Member of Parliament for St. Boniface
- In office October 16, 1978 – May 21, 1979
- Preceded by: Joseph-Philippe Guay
- Succeeded by: Robert Bockstael

Personal details
- Born: 8 June 1920 Vancouver, British Columbia, Canada
- Died: 23 March 2009 (aged 88) Winnipeg, Manitoba, Canada
- Party: Conservative

= Jack Hare =

Canadian politician

John Harold Hare (June 8, 1920 – March 23, 2009) was a Canadian politician, agrologist and professor.

==Political career==
Hare was the Progressive Conservative Member of Parliament for the Winnipeg-area riding of St. Boniface for seven months. He was elected in a 1978 by-election in what was considered a safe Liberal seat after losing to Revenue minister Joseph Guay in the 1974 federal election. Hare won in part by capitalizing on the dislike of Prime Minister Pierre Trudeau by anglophone voters, in a riding that has a significant francophone population and claimed that French Canadians followed instructions from their parish priests on how to vote. Hare's victory was the first time the Tories won the riding since the 1958 election landslide by John Diefenbaker's Conservatives. The by-election (one of 15 held on the same day across the country) was seen as a litmus test for the Trudeau government.

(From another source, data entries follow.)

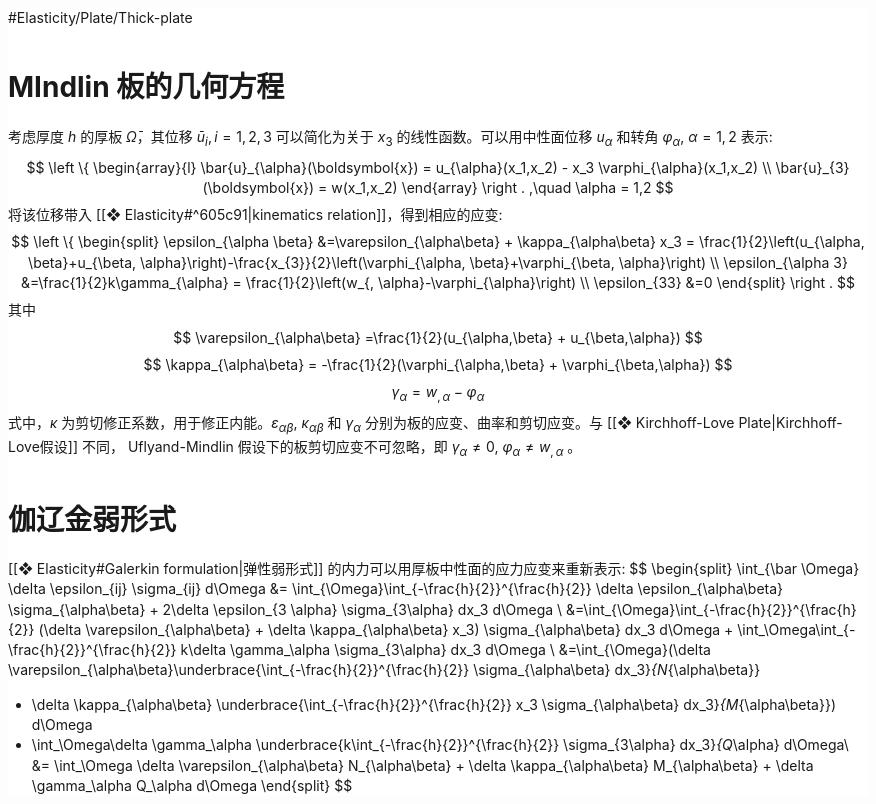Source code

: #Elasticity/Plate/Thick-plate 

# MIndlin 板的几何方程
考虑厚度 $h$ 的厚板 $\bar \Omega$，其位移 $\bar u_i, i=1,2,3$ 可以简化为关于 $x_3$ 的线性函数。可以用中性面位移 $u_\alpha$ 和转角 $\varphi_\alpha$, $\alpha=1,2$ 表示:
$$
\left \{
\begin{array}{l}
\bar{u}_{\alpha}(\boldsymbol{x}) = u_{\alpha}(x_1,x_2) - x_3 \varphi_{\alpha}(x_1,x_2) \\
\bar{u}_{3}(\boldsymbol{x}) = w(x_1,x_2)
\end{array}
\right .
,\quad \alpha = 1,2
$$
将该位移带入 [[❖ Elasticity#^605c91|kinematics relation]]，得到相应的应变:
$$
\left \{
\begin{split}
\epsilon_{\alpha \beta} &=\varepsilon_{\alpha\beta} + \kappa_{\alpha\beta} x_3 = \frac{1}{2}\left(u_{\alpha, \beta}+u_{\beta, \alpha}\right)-\frac{x_{3}}{2}\left(\varphi_{\alpha, \beta}+\varphi_{\beta, \alpha}\right) \\
\epsilon_{\alpha 3} &=\frac{1}{2}k\gamma_{\alpha} = \frac{1}{2}\left(w_{, \alpha}-\varphi_{\alpha}\right) \\
\epsilon_{33} &=0
\end{split}
\right .
$$
其中
$$
\varepsilon_{\alpha\beta} =\frac{1}{2}(u_{\alpha,\beta} + u_{\beta,\alpha})
$$
$$
\kappa_{\alpha\beta} = -\frac{1}{2}(\varphi_{\alpha,\beta} + \varphi_{\beta,\alpha})
$$
$$
\gamma_\alpha = w_{,\alpha} - \varphi_\alpha
$$
式中，$\kappa$ 为剪切修正系数，用于修正内能。$\varepsilon_{\alpha\beta}$, $\kappa_{\alpha\beta}$ 和 $\gamma_\alpha$ 分别为板的应变、曲率和剪切应变。与 [[❖ Kirchhoff-Love Plate|Kirchhoff-Love假设]] 不同， Uflyand-Mindlin 假设下的板剪切应变不可忽略，即 $\gamma_\alpha \ne 0$, $\varphi_\alpha \ne w_{,\alpha}$ 。
# 伽辽金弱形式
 [[❖ Elasticity#Galerkin formulation|弹性弱形式]] 的内力可以用厚板中性面的应力应变来重新表示:
$$
\begin{split}
\int_{\bar \Omega} \delta \epsilon_{ij} \sigma_{ij} d\Omega &=
\int_{\Omega}\int_{-\frac{h}{2}}^{\frac{h}{2}} \delta \epsilon_{\alpha\beta} \sigma_{\alpha\beta} + 2\delta \epsilon_{3 \alpha} \sigma_{3\alpha} dx_3 d\Omega \\
&=\int_{\Omega}\int_{-\frac{h}{2}}^{\frac{h}{2}} (\delta \varepsilon_{\alpha\beta} + \delta \kappa_{\alpha\beta} x_3) \sigma_{\alpha\beta} dx_3 d\Omega + \int_\Omega\int_{-\frac{h}{2}}^{\frac{h}{2}} k\delta \gamma_\alpha \sigma_{3\alpha} dx_3 d\Omega \\
&=\int_{\Omega}(\delta \varepsilon_{\alpha\beta}\underbrace{\int_{-\frac{h}{2}}^{\frac{h}{2}} \sigma_{\alpha\beta} dx_3}_{N_{\alpha\beta}}
+ \delta \kappa_{\alpha\beta} \underbrace{\int_{-\frac{h}{2}}^{\frac{h}{2}} x_3 \sigma_{\alpha\beta} dx_3}_{M_{\alpha\beta}}) d\Omega 
+ \int_\Omega\delta \gamma_\alpha \underbrace{k\int_{-\frac{h}{2}}^{\frac{h}{2}} \sigma_{3\alpha} dx_3}_{Q_\alpha} d\Omega\\
&= \int_\Omega \delta \varepsilon_{\alpha\beta} N_{\alpha\beta} + \delta \kappa_{\alpha\beta} M_{\alpha\beta} + \delta \gamma_\alpha Q_\alpha d\Omega
\end{split}
$$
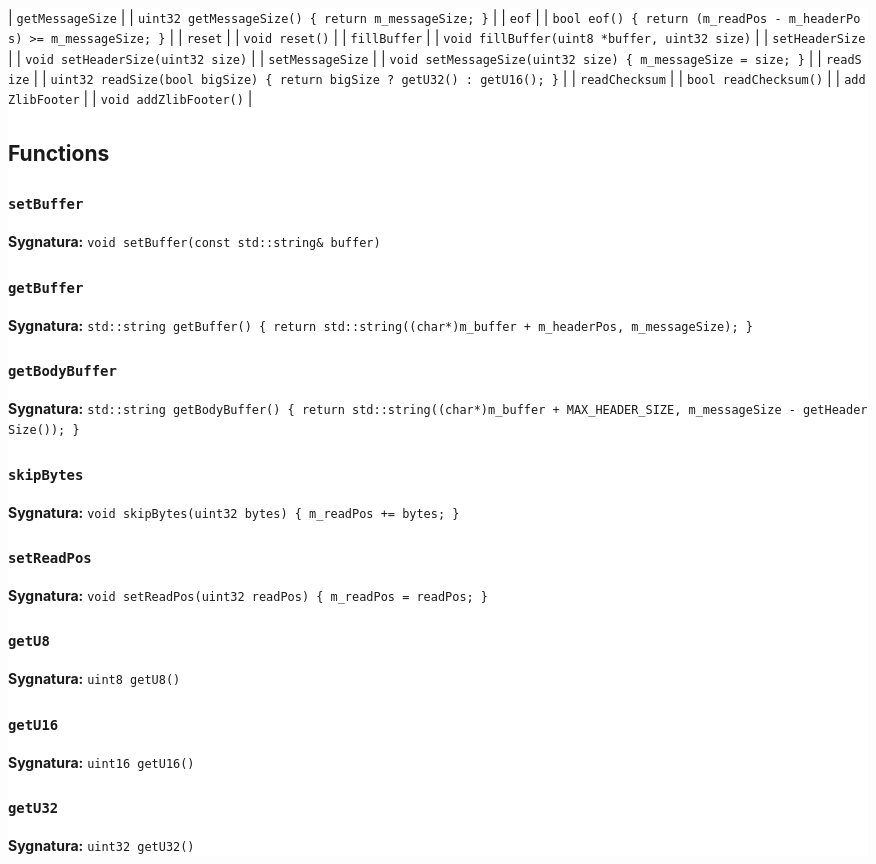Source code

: | `getMessageSize` |  | `uint32 getMessageSize() { return m_messageSize; }` |
| `eof` |  | `bool eof() { return (m_readPos - m_headerPos) >= m_messageSize; }` |
| `reset` |  | `void reset()` |
| `fillBuffer` |  | `void fillBuffer(uint8 *buffer, uint32 size)` |
| `setHeaderSize` |  | `void setHeaderSize(uint32 size)` |
| `setMessageSize` |  | `void setMessageSize(uint32 size) { m_messageSize = size; }` |
| `readSize` |  | `uint32 readSize(bool bigSize) { return bigSize ? getU32() : getU16(); }` |
| `readChecksum` |  | `bool readChecksum()` |
| `addZlibFooter` |  | `void addZlibFooter()` |

## Functions

### `setBuffer`

**Sygnatura:** `void setBuffer(const std::string& buffer)`

### `getBuffer`

**Sygnatura:** `std::string getBuffer() { return std::string((char*)m_buffer + m_headerPos, m_messageSize); }`

### `getBodyBuffer`

**Sygnatura:** `std::string getBodyBuffer() { return std::string((char*)m_buffer + MAX_HEADER_SIZE, m_messageSize - getHeaderSize()); }`

### `skipBytes`

**Sygnatura:** `void skipBytes(uint32 bytes) { m_readPos += bytes; }`

### `setReadPos`

**Sygnatura:** `void setReadPos(uint32 readPos) { m_readPos = readPos; }`

### `getU8`

**Sygnatura:** `uint8 getU8()`

### `getU16`

**Sygnatura:** `uint16 getU16()`

### `getU32`

**Sygnatura:** `uint32 getU32()`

Despite the defeat of Trudeau's government by Joe Clark's Progressive Conservatives in the 1979 federal election, Hare would not serve long as an MP as Liberal challenger Robert Bockstael won the St. Boniface seat back. Joe Borowski, co-ordinator of the anti-abortion group Campaign Life, claimed that his group's work was the main reason for Hare's defeat. He died in Winnipeg in 2009.